I'm not going to pretend I had processed a fraction of what had transpired the evening before, but somehow the revelation that I was part god--a Daughter of Cupid, no less--filled a hole I hadn't even known had been present. I felt like the Grinch; like my heart had grown two sizes and if I tried to stuff anything else inside I'd blow that little measuring device to smithereens. My entire life had been full of unanswered questions. Adding another to the list wasn't exactly devastating, even if the implications were life-changing. Maybe dealing with strange and unusual things was part of my gift, but something also whispered that I'd barely scratched the surface and there were plenty more land mines ahead of me.
"Okay, everyone, here's the deal. We have T-minus 48 hours to whip up a fabulous wedding for Harry and Lemon. Stop snickering, Salem, or I'll turn you into a cater waiter, force you to serve tuna tartare, and hex you so you can't eat any." Salem blanched and shut his trap.
"Obviously, Flix, you're on hair, makeup, and tending to the bridal parties. Does that work?" Flix stood at attention and aimed a sarcastic salute and a "yes, ma'am" in my direction before disappearing in a flash.
I turned to the faeries. "I've already reached out to several of the event directors across the city, and nobody has an opening. It's the first weekend of the warm season, and ev
en I don't have enough clout to bump another event at the last minute like this. That means we have no venue, so I'm counting on the four of you to get creative. The guest list has been whittled down to only about 150, and the weather is supposed to be sublime. That should give you plenty of options. You'll be handling the decor, too. Simple but elegant." It was a warning, not a suggestion.

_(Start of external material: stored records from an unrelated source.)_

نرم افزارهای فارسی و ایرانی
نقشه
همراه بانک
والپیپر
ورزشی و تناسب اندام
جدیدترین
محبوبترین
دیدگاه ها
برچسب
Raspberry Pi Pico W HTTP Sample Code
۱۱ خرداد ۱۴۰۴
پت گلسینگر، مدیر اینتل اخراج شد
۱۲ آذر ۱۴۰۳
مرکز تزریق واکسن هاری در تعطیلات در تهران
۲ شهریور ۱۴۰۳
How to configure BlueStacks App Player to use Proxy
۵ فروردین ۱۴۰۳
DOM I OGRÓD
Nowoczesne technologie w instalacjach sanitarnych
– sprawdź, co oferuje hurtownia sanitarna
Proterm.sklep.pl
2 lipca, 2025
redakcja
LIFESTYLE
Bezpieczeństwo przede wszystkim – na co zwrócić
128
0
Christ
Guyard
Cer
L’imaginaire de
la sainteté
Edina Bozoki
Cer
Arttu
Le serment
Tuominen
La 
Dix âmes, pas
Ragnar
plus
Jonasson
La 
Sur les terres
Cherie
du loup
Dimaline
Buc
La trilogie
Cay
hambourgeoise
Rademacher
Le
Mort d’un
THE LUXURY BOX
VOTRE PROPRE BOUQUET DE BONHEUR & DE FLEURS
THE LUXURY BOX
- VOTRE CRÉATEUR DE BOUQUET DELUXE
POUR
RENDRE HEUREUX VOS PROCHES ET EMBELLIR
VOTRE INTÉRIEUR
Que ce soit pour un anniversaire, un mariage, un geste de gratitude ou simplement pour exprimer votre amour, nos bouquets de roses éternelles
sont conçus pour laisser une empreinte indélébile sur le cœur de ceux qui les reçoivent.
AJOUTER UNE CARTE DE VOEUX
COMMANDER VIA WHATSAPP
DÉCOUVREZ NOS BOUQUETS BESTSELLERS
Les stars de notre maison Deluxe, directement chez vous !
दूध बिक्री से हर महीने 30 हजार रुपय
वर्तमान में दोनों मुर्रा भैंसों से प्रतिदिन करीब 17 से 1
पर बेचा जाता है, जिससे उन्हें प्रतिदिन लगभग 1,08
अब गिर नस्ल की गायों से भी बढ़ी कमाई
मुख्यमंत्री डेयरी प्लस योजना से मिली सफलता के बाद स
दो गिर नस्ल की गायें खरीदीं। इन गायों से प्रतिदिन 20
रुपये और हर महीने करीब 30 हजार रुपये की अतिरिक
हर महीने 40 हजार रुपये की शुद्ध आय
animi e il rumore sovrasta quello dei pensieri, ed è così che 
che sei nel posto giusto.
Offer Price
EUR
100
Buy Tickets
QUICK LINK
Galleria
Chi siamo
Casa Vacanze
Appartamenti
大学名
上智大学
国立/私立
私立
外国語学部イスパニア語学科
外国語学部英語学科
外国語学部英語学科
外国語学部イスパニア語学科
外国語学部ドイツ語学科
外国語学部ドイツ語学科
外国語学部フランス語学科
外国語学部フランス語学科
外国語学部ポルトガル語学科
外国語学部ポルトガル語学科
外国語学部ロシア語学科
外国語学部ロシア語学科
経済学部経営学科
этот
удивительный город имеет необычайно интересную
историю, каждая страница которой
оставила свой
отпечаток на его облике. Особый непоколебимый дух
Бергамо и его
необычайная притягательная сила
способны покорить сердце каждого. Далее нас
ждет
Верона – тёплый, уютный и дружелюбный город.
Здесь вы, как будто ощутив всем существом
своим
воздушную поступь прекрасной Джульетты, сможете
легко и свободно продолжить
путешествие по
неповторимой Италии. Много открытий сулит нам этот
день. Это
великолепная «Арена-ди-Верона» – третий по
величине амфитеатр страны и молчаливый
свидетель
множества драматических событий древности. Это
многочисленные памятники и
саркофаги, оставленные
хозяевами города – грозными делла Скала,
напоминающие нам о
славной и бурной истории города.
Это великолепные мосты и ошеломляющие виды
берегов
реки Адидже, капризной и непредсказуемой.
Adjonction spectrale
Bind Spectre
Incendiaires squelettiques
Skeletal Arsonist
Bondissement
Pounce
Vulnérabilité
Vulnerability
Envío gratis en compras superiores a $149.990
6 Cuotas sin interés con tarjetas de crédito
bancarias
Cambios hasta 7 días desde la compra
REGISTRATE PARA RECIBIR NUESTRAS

Evian and Vaeta exchanged a glance that I interpreted as hurt over my lack of trust. Too bad, I've seen their handiwork in the past. Over the top is their baseline.
"Leave it to me," Terra assured, "We'll give your friends a wedding to remember."
And that was exactly what I was afraid of.
"Kin, I need you to call that DJ friend of yours and make him an offer he can't refuse. Whatever it takes."
"Is that it?" He asked, his expression hopeful. I knew he was itching to discuss our relationship, and even though I knew it wasn't fair to be mad that a regular guy had needed more than two seconds to process the idea that his girlfriend was a witch, and even though we had shared true love's kiss, I wasn't ready to make up just yet.
"Can you make sure he plays "Can't Help Falling In Love?" I asked. "It's their song."
"Why don't you let me play it for them; I'll brush up on my Elvis Presley impersonation."
"I'm sure you would do a bang up job, but I doubt Harry would appreciate the gesture." I tossed him a small smile and sent him on his way looking slightly more hopeful than he had when he entered.